Alan Huffman

Alan Huffman is an author and journalist from Bolton, Mississippi. He is the author of five nonfiction books:

Life and work

Huffman has contributed to The New York Times, the Los Angeles Times, The Atlantic, The Atlanta Journal-Constitution, International Business Times, Smithsonian, Oxford American, Outside, Preservation, Lost, American Legacy, Newsweek, Washington Post Magazine, The Huffington Post and The Daily Beast. He has appeared on numerous TV and radio shows, including The Daily Show with Jon Stewart, NPR's All Things Considered, and Fox & Friends.
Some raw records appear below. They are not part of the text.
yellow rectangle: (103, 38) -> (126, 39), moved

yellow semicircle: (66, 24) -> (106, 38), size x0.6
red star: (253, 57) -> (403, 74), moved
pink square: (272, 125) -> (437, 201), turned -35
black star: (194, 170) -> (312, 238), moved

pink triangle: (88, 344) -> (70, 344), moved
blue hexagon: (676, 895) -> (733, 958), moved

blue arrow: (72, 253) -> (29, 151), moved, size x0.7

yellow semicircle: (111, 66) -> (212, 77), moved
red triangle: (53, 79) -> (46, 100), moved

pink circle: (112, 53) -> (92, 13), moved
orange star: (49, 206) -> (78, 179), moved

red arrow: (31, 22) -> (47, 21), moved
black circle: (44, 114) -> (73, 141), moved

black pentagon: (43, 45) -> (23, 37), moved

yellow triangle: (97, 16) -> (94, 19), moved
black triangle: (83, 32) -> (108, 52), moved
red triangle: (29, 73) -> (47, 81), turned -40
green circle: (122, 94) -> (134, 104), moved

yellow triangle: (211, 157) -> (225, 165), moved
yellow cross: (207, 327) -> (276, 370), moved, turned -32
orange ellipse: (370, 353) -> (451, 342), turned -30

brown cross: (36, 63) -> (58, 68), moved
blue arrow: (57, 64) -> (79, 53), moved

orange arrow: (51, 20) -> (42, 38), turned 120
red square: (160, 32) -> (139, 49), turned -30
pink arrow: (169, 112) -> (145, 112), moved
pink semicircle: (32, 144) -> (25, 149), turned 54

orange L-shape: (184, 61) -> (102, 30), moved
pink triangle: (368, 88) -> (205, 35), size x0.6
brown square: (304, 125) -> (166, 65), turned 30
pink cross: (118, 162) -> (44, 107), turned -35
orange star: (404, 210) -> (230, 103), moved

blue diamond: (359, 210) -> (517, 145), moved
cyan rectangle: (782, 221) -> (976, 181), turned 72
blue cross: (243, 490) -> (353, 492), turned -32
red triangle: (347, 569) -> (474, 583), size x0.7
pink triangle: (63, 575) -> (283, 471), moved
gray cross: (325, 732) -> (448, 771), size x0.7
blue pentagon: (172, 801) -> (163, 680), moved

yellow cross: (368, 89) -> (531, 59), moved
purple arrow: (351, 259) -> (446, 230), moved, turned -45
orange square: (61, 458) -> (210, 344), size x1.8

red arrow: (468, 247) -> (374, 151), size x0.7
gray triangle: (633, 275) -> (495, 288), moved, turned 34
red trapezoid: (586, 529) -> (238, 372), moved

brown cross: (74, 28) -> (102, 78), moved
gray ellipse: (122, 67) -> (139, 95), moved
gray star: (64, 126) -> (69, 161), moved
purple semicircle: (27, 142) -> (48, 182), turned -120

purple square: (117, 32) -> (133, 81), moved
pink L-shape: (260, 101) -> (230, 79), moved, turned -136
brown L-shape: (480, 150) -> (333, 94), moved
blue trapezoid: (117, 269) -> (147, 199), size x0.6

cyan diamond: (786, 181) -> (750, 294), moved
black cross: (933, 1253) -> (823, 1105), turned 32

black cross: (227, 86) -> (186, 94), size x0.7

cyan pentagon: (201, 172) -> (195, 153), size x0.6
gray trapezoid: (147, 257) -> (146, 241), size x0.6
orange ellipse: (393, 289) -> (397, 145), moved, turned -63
He moved the Holly Grove Plantation House from near Port Gibson, Mississippi to Bolton, Mississippi in 1990. The home is listed in the National Register of Historic Places.

Mississippi in Africa explores two parallel universes: The U.S. state of Mississippi and a largely forgotten freed-slave colony by the same name on the west coast of Africa.

Ten Point, a photoessay book, illustrates the final days of the wilderness of the Mississippi Delta, the setting for William Faulkner's short story "The Bear".

Sultana follows three young soldiers through a series of survival challenges during and after the American Civil War, including their capture and imprisonment, culminating with their surviving the worst maritime disaster in American history.

We're with Nobody, co-authored with Michael Rejebian, is about contemporary American politics, focusing on Huffman's and Rejebian's 18 years as opposition researchers, during which they focused on candidates from presidential appointments and congressional representatives down to local school board members.

Here I Am: The Story of Tim Hetherington, War Photographer (Grove Press, 2013), is about the photojournalist Tim Hetherington's life, including his coverage of conflicts from the West African nation of Liberia to Sierra Lione, Darfur, Nigeria, Afghanistan and Libya. Hetherington, whose artistic eye and focus on revealing the lives of his subjects set him apart from other conflict photographers, was nominated for an Academy Award (with codirector Sebastian Junger) for the documentary film Restrepo. He was killed in Libya, alongside photographer Chris Hondros, on April 20, 2011, while covering that nation's revolution.